Otter/ZMap/SeqTools: A productive alternative to web browser genome visualisation
Gemma talks about visualization and annotation tools from the Sanger. Otter does interactive graphical annotation. ZMap is a high performace genome browser. SeqTools and Blixem provides a tool for visualizing sequence alignments at a higher level of detail compared to ZMap. Dotter provides detailed comparisons of two sequences.

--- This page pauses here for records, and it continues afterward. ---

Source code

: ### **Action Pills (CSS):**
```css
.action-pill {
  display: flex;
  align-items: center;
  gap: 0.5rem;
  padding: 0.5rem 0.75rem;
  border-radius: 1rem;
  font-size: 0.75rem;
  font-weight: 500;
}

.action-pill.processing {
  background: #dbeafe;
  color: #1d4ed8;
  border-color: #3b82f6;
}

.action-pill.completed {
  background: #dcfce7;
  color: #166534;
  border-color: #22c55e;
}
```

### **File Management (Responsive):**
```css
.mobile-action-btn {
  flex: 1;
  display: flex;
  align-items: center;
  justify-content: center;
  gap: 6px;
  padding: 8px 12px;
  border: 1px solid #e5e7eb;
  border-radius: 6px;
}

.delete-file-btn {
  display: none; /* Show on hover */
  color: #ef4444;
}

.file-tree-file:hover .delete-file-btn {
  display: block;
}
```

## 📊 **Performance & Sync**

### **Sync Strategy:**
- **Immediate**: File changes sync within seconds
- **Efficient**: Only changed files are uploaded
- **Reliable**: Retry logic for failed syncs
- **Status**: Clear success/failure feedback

bioaRchive: enabling reproducibility of Bioconductor package versions
Nitesh is part of the Galaxy team at Johns Hopkins. Issue with Bioconductor is that it’s quite difficult to get an older version of tools – you can only really get the latest. bioarchive provides a nice browsable website and packages of old version of tools. Can use standard install.packages and point to bioarchive. For Galaxy, this now makes all versions available for full reproducibility. Future goals are to get bioconductor involved in the process and integrate with biocLite.
Developing an Arvados BWA-GATK pipeline
Pjotr working at a HiSeq X-10 facility. 18k genomes per year and 50 genomes per day. Existing pipeline takes 3 days on the cluster. Bottleneck is the shared filesystem. Decided to try using Arvados based on conversations at BOSC last year. Took a week to port Perl script over to Arvados. Runs in 2 days with 1 run and flat performance with 8 samples on AWS. Nice ability to share pipelines in Arvados.
Out of the box cloud solution for Next-Generation Sequencing analysis
Freerk van Dijk
Put together a VM for NGS analysis using Molgenis. Can download image, upload data to the VM and then run. Used OpenStack framework for running. Used easyBuild to install the software. Define the inputs with a CSV file. Generates jobs through Molgenis. Nice setup, creates a Reproducible, Scalble and Portable system.